*** Listed entries ***

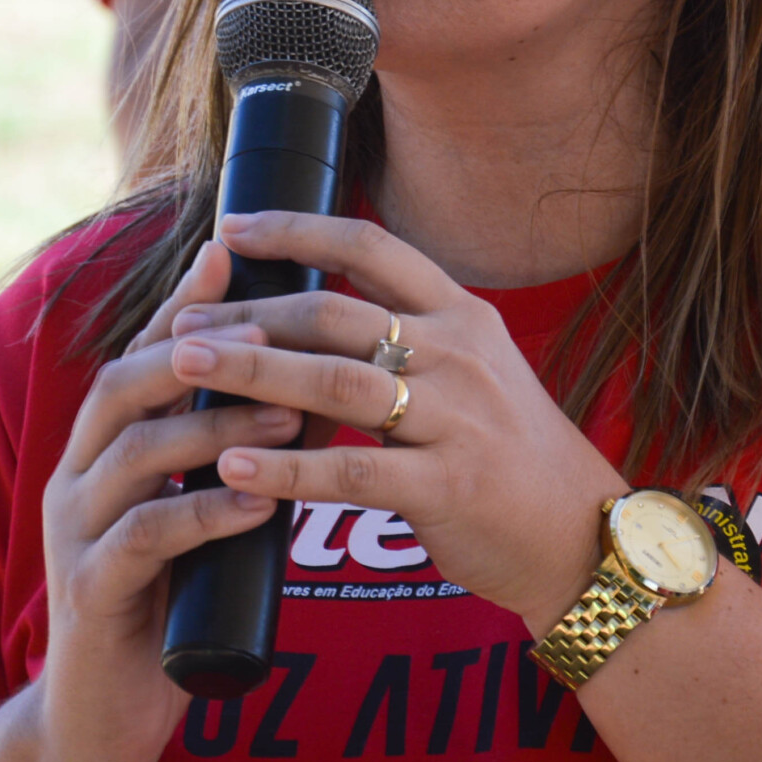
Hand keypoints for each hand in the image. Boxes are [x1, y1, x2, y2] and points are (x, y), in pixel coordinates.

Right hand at [35, 241, 299, 761]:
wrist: (104, 717)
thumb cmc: (167, 603)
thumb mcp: (196, 514)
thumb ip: (225, 456)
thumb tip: (304, 383)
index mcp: (99, 450)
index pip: (137, 357)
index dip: (180, 305)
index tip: (232, 254)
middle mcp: (76, 479)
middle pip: (122, 387)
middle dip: (196, 352)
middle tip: (269, 327)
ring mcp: (75, 536)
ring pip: (135, 456)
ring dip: (214, 428)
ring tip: (287, 410)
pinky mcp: (90, 594)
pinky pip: (143, 539)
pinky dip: (203, 514)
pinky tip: (257, 502)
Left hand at [168, 212, 629, 634]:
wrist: (579, 533)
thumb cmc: (509, 454)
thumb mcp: (473, 373)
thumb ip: (406, 341)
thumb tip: (305, 321)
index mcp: (462, 315)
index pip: (370, 248)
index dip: (297, 230)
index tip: (231, 227)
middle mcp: (460, 353)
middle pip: (336, 314)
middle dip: (250, 314)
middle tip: (181, 322)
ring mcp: (457, 418)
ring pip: (336, 382)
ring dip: (253, 370)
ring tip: (185, 365)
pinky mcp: (448, 484)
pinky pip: (352, 470)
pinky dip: (285, 468)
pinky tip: (232, 467)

*** End of Listed entries ***

* Your task
Repeat the records above exactly, without pictures.

* Task result
Hand keypoints for each hand in the image. Boxes are [x1, y1, x2, y2] and points are (x, y), in pixel coordinates.

Right hand at [35, 241, 299, 761]:
wrist: (104, 717)
thumb cmc: (167, 603)
thumb mcp: (196, 514)
thumb ip: (225, 456)
thumb tip: (304, 383)
index mcp: (99, 450)
index pip: (137, 357)
index dip: (180, 305)
index tip: (232, 254)
middle mcp: (76, 479)
middle pip: (122, 387)
middle dip: (196, 352)
middle tip: (269, 327)
ring mcp: (75, 536)
ring pip: (135, 456)
ring dip: (214, 428)
ring tip: (287, 410)
pinky mcp: (90, 594)
pinky pip: (143, 539)
pinky dip: (203, 514)
pinky tip: (257, 502)
Left hand at [168, 212, 629, 634]:
wrist: (579, 533)
thumb cmc: (509, 454)
thumb mcp: (473, 373)
thumb ip: (406, 341)
thumb tip: (305, 321)
index mcp: (462, 315)
index pip: (370, 248)
index dip: (297, 230)
index tip: (231, 227)
middle mcp: (460, 353)
middle pip: (336, 314)
middle dip: (250, 314)
middle tip: (181, 322)
ring mcp: (457, 418)
ring pip: (336, 382)
ring dip: (253, 370)
ring tip: (185, 365)
pinky mcp: (448, 484)
pinky pip: (352, 470)
pinky dip: (285, 468)
pinky tip: (232, 467)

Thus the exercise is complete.